> [Text for analysis]:
Yet, bizarrely, Sanders still gets headlines like the Guardian describing him as "unbent, unchanged, and unafraid of a good fight." Like many others, this description is partly premised on a massive misreading of Sanders' time as mayor of Burlington. Paul Lewis, having scrutinized Sanders' archived papers at the University of Vermont, produces a remarkable collection of correspondence between Sanders and a wide variety of global figures. Here he is, writing letters to Margaret Thatcher about IRA prisoners, and to Ronald Reagan, urging him to visit Nicaragua! Here he is, traveling to Cuba and the Soviet Union! And here he is penning yet more epistles to Hu Yaobang of China and Leonid Brezhnev of the Soviet Union, urging them to disarm and pursue peace talks with other nations, for the sake of planetary preservation.

It's true that Sanders thought globally, and thought big: nuclear disarmament now! But what the Guardian fails to mention is that at home, he was willing to compromise a little on world peace if it meant good jobs for Vermonters. Here is Sanders, arresting peace activists at home:

Beginning in 1983...protests at the local General Electric armaments plant led to painful arguments: activists wanted a city commitment to peace conversion, Sanders and other progressives preferred to turn the heat on Congress. It was basically a dispute over tactics, but the implications went deeper. By opposing the GE protests and having the protesters arrested, Bernie appeared to protect the corporation and the military-industrial complex behind it. His position also contradicted strong local pronouncements on intervention in Central America. At the very least, Sanders' commitment to an industrially-based socialism was colliding with the community-based peace movement's commitment to ending foreign intervention and violence. The casualties were some mutual trust – and the workers who later lost their jobs as demand for GE's Gatling guns waned.

According to Greg Guma, longtime Burlington journalist (whose vote Sanders didn't want in 1970) and author of two books on Sanders' progressive history in Vermont, Sanders' flurry of letters were actually a part of a wider strategy with peace activists. Burlington became a global voice of international justice, and put those causes into practice where possible—divesting interest form companies doing business in South Africa, for example. But Sanders drew the line at policies that would cause immediate pain to working-class Burlingtonians. "Unbent"? Hardly. Frankly, what kind of successful politician can't bend?

> [Stored items from a collection]:

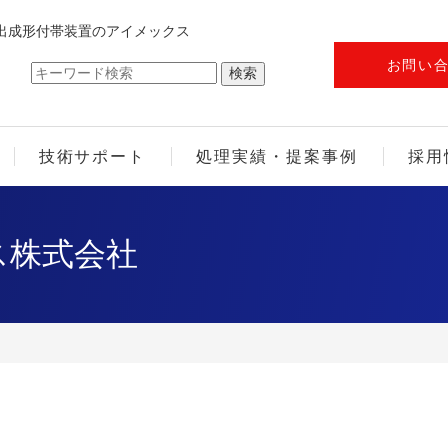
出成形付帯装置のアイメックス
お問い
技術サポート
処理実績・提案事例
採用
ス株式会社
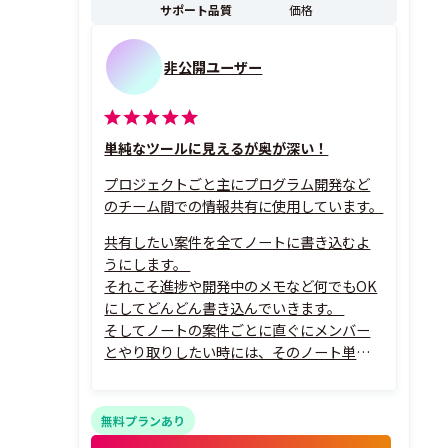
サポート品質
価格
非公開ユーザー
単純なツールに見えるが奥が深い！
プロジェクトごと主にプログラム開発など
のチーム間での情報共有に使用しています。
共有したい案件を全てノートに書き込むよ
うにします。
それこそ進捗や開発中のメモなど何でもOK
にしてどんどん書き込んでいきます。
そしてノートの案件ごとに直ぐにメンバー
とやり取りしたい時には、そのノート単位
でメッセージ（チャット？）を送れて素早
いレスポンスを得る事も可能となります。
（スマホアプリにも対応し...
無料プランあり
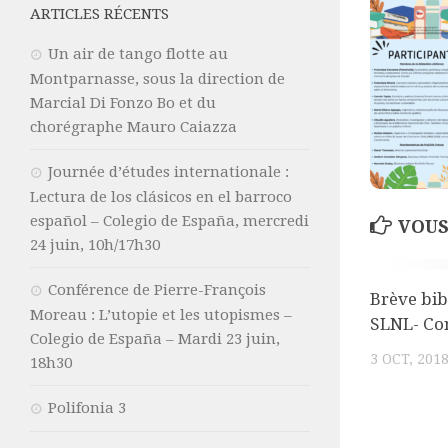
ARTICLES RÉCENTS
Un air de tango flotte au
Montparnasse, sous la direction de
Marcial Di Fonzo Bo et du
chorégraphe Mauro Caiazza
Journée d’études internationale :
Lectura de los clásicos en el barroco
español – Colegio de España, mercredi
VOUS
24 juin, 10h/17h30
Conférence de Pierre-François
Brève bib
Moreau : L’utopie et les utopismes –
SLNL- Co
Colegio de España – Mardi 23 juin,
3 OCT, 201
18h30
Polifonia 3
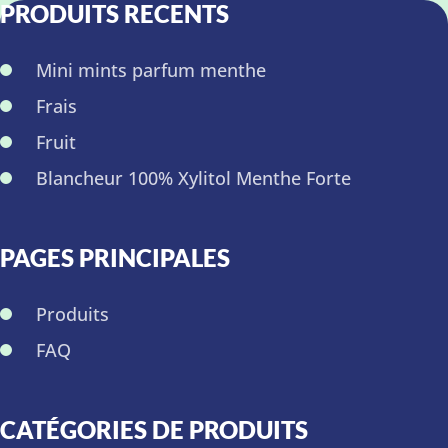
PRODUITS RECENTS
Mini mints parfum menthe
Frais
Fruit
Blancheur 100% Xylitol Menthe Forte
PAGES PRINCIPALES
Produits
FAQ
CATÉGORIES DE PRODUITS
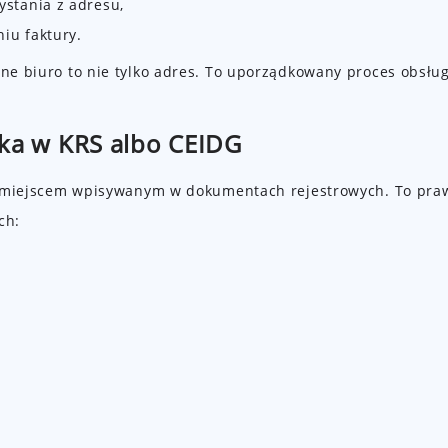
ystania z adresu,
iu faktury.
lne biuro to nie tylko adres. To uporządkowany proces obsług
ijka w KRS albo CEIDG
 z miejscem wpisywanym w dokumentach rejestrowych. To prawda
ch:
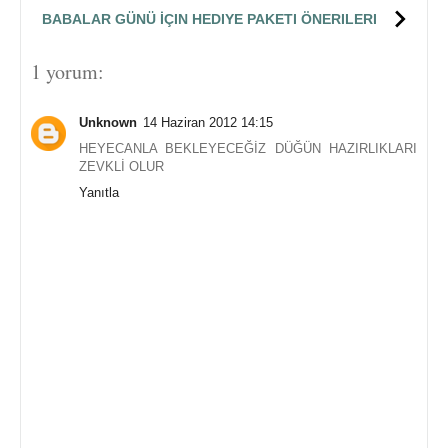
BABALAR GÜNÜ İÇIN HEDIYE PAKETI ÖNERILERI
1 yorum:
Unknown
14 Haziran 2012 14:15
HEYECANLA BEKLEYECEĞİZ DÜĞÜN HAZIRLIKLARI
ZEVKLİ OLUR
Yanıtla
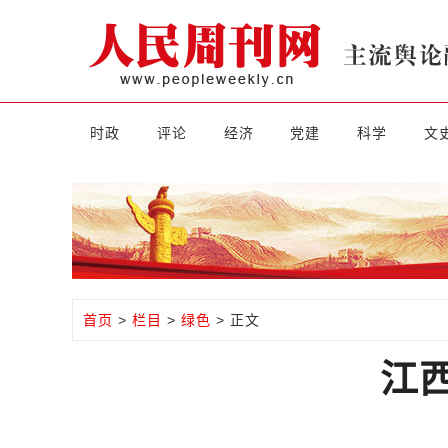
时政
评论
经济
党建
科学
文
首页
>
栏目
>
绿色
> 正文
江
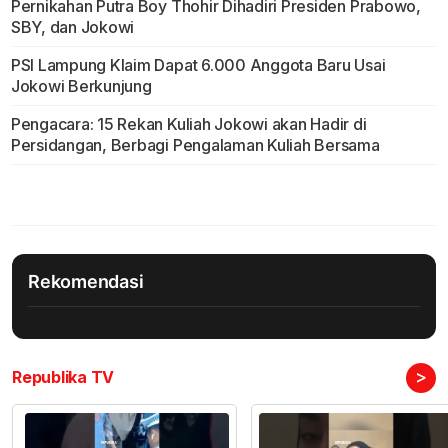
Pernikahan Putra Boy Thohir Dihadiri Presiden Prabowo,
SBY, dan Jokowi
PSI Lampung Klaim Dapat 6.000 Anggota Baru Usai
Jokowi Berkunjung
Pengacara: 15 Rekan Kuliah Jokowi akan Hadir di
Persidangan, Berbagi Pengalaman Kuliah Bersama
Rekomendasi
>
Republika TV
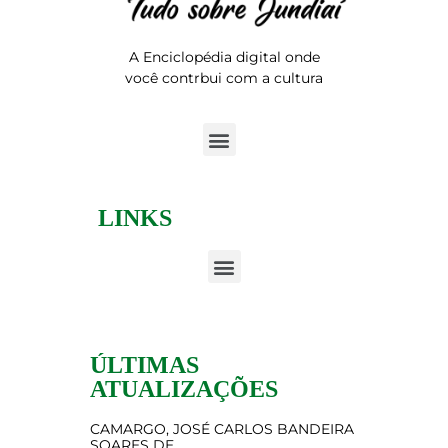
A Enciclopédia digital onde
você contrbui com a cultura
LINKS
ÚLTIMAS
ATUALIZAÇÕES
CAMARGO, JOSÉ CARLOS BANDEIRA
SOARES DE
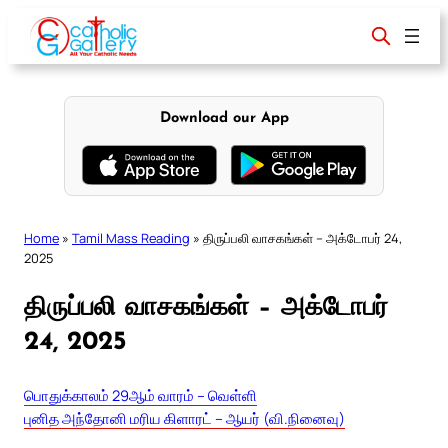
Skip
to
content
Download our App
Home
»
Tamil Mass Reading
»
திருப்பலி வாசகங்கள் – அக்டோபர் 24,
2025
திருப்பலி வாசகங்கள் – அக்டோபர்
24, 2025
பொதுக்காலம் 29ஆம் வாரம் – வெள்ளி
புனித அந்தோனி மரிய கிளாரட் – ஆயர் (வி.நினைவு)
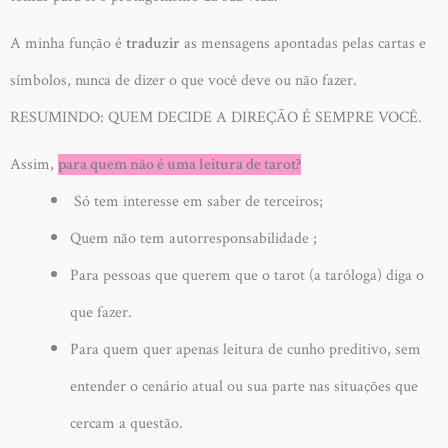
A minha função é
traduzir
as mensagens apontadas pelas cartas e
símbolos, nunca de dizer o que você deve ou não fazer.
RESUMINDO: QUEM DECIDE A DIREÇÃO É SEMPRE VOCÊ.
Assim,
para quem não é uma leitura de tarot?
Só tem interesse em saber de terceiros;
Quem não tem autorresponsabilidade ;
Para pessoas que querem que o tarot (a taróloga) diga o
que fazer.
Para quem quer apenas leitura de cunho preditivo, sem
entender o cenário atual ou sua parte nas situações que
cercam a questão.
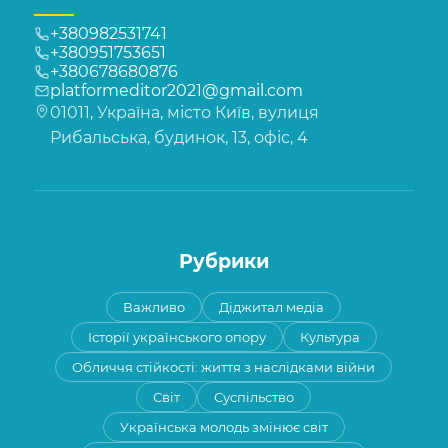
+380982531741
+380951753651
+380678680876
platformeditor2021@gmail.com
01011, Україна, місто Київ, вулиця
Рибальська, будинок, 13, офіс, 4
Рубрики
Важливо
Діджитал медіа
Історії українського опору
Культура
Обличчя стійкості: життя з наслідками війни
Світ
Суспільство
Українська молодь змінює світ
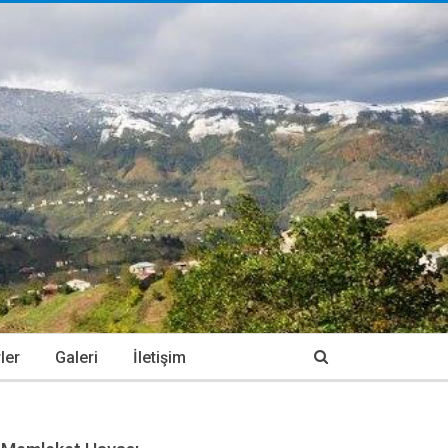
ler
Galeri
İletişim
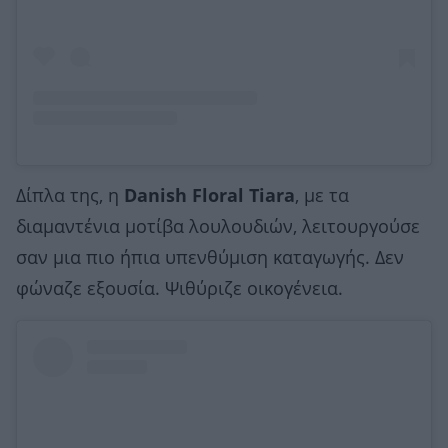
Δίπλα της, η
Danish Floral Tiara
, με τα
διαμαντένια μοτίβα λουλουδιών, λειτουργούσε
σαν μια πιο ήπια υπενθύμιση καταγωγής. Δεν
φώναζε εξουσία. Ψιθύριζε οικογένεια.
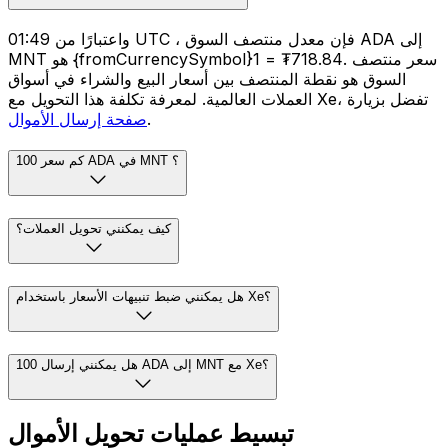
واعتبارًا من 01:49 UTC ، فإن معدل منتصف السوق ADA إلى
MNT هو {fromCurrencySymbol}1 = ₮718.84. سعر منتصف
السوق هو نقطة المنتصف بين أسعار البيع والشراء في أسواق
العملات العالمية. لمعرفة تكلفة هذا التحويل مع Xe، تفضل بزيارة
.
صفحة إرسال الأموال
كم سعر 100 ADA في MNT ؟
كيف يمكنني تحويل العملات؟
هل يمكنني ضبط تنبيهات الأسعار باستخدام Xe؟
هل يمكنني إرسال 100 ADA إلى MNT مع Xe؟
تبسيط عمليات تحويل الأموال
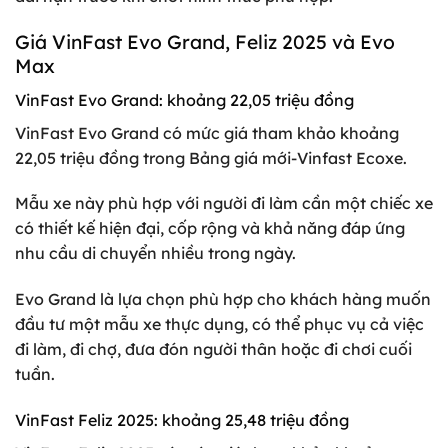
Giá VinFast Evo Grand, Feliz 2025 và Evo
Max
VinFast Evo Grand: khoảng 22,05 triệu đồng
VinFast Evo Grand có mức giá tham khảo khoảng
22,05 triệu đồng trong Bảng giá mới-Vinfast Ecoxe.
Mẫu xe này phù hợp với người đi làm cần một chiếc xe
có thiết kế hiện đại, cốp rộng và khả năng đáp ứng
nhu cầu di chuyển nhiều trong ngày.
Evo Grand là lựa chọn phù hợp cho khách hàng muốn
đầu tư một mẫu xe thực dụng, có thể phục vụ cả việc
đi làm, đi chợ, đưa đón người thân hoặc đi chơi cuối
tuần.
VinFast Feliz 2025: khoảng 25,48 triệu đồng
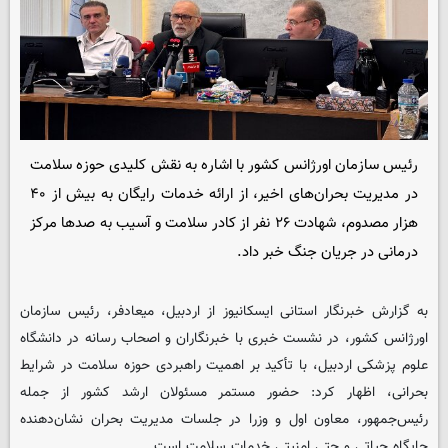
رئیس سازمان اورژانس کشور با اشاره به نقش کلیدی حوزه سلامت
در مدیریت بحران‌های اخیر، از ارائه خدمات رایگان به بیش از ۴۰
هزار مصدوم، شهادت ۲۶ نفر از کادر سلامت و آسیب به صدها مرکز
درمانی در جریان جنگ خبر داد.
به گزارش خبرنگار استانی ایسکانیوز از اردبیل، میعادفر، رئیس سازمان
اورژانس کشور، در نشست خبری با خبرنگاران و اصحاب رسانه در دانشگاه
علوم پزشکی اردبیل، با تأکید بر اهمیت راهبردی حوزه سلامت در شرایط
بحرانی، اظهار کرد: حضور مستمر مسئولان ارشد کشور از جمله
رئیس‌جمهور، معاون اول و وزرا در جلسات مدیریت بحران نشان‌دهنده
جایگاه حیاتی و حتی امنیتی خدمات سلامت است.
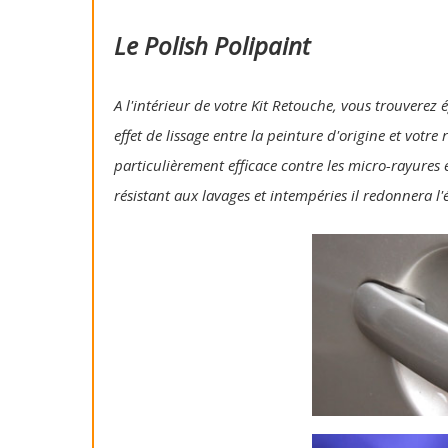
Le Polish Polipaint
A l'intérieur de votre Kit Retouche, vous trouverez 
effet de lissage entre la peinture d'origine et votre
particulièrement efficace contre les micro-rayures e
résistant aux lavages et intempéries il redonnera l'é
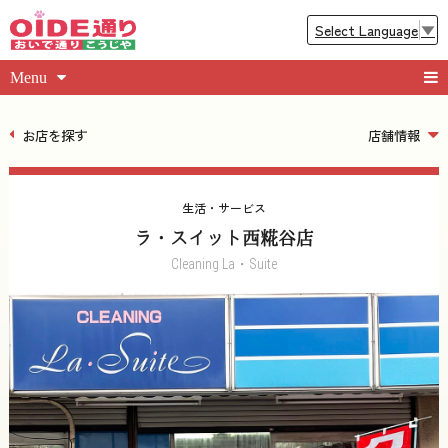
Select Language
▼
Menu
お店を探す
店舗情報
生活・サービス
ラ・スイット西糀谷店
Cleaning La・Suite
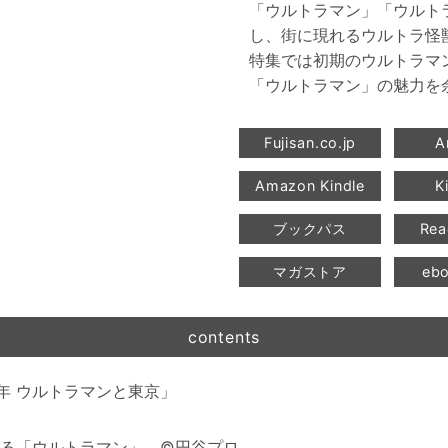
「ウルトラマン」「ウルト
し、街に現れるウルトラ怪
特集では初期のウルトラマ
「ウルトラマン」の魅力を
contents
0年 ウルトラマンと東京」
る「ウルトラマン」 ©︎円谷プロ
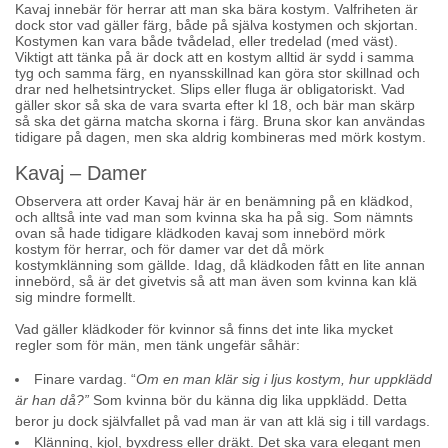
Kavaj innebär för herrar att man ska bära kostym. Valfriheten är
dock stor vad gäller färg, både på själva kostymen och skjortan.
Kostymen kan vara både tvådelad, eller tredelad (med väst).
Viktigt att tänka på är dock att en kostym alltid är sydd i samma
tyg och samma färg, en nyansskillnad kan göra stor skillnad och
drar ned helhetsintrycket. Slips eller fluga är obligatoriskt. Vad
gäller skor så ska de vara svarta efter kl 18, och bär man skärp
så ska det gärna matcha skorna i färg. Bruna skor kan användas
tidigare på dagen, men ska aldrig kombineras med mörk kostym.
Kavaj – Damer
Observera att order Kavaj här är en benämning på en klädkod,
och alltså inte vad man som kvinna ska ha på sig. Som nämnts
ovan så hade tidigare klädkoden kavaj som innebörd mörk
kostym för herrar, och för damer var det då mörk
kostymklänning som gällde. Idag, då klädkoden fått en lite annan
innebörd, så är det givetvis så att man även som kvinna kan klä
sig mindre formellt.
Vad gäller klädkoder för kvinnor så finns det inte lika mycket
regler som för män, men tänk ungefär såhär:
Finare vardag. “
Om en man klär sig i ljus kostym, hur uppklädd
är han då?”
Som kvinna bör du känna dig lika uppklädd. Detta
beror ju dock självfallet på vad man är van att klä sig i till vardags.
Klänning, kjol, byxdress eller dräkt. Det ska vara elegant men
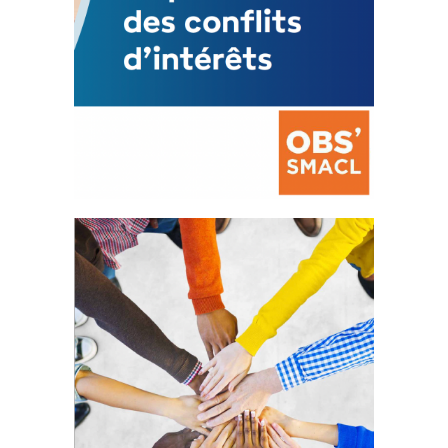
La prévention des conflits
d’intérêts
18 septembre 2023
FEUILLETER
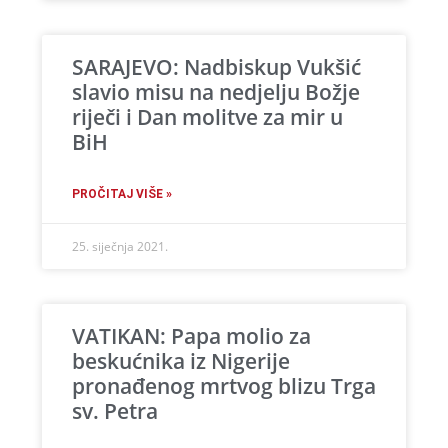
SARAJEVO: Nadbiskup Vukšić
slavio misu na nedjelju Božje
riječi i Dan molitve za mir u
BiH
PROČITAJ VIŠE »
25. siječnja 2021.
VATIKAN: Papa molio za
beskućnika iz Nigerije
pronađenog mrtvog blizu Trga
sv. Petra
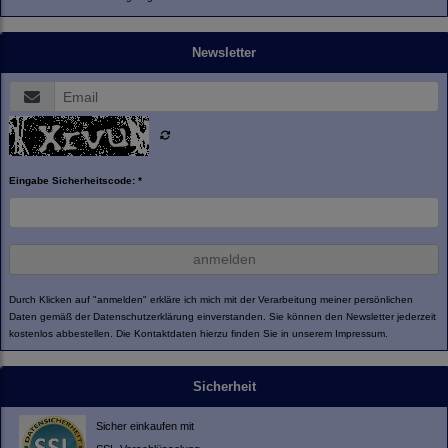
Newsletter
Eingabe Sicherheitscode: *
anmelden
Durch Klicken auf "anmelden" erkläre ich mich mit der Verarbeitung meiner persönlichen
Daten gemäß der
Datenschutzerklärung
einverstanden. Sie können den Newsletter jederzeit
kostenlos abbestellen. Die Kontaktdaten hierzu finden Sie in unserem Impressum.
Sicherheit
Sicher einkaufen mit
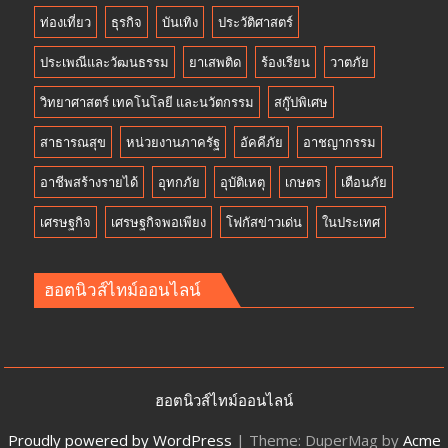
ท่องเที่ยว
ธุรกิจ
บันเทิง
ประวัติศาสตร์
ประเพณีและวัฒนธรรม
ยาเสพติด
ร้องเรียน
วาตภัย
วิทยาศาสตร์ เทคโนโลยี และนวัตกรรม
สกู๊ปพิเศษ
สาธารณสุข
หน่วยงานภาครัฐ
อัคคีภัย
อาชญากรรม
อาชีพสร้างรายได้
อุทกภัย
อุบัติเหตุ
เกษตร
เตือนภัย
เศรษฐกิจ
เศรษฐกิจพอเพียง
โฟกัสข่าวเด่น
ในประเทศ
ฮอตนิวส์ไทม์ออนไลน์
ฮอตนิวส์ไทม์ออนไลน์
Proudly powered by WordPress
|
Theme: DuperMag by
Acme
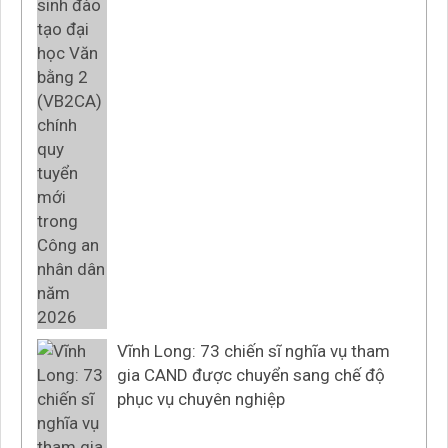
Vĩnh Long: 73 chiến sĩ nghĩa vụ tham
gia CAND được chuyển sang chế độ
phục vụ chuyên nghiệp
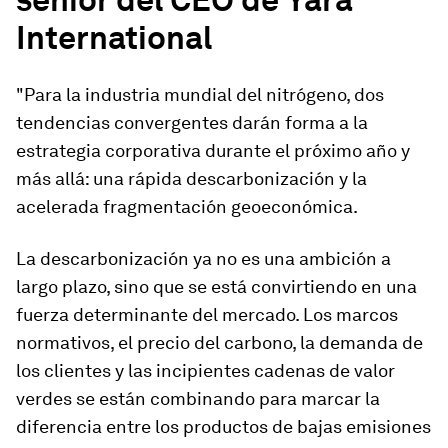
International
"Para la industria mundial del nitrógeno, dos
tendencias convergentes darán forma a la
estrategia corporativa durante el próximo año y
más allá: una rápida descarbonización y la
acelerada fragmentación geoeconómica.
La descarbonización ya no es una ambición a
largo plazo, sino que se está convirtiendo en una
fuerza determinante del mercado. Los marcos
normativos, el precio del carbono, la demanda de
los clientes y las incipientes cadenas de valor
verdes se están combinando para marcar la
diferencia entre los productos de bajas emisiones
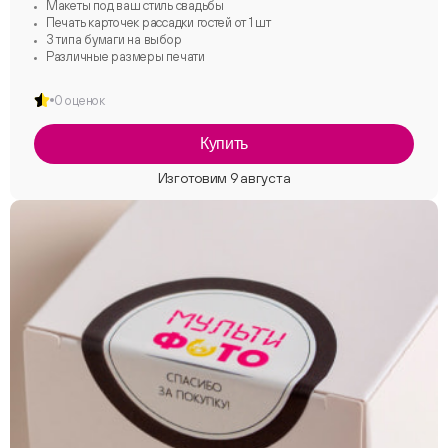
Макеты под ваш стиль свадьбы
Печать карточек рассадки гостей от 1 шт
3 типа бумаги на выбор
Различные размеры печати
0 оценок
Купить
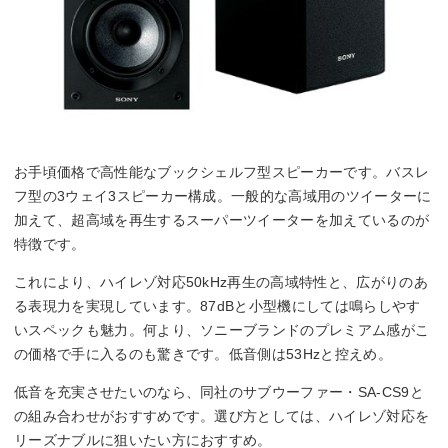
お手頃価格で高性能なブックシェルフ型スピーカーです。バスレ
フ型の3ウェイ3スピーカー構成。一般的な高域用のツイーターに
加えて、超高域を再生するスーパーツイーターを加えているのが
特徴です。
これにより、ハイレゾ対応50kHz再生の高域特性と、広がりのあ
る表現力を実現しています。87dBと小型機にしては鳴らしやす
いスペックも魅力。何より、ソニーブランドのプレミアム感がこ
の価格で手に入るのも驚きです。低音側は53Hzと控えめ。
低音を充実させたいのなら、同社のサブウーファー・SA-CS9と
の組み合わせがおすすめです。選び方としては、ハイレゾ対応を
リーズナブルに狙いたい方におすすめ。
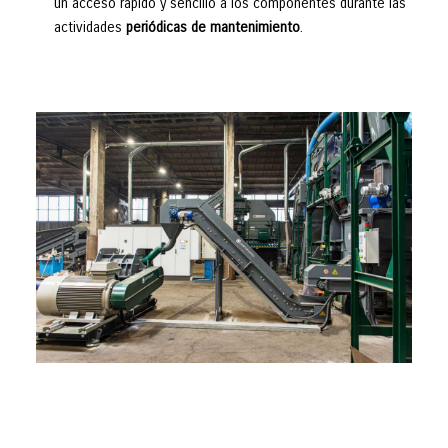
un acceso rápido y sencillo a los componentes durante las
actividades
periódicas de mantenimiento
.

> [To-do item]: Write what comes next in the piece on Bernie Sanders as mayor of Burlington, picking up after its final sentence.

> [Answer to the exercise]:
But the subjects of those compromises fits in with my general point about Sanders and his particular set of privileges. As Guma wrote in "Eight Years That Shook Vermont," a 1989 retrospective on Sanders' years in office:

The thrust of reform efforts in Burlington was largely economic, driven by the mayor's "redistribute the wealth" logic. It was not so much that other questions were ignored... Rather it was a matter of priorities and focus. Issues affecting women and the gay community, for example, sometimes took a back seat. Or they were handled indirectly as matters of civil rights and economic justice.

Comparable worth, for example, was an economic approach to sexual discrimination, ambitious in intent yet based on concerns about equity discrimination rather than sexual oppression. The city's anti-administration ordinance addressed the problem of discrimination against gay men and women as a matter of civil rights, yet Sanders, among others, was not eager to carry the banner of gay and lesbian rights. Many reforms relating to sexual preference and relations between the sexes did not originate in city hall. Normally, they received cautious support at best.

One striking example was Sanders' response to local feminists about his proposals to prevent job discrimination against gays. "I will not make it a major priority," he said bluntly.

"I will not make it a major priority." Oh.

As I noted in part 1, there have been embarrassingly ahistorical claims made about Sanders and gay rights. As mayor, he was very supportive in some ways. As mayor, he backed Gay Pride events as early as 1983. That was huge in an era when fear of AIDS (among other things) was feeding widespread homophobia in the U.S. and abroad. Nor would it be fair to ignore that, under Sanders, Burlington enacted an anti-housing discrimination reform in housing that included lesbians and gay men, something fairly rare that the time. But he didn't want to commit to making those reforms a priority.

And he could be really shitty about gender.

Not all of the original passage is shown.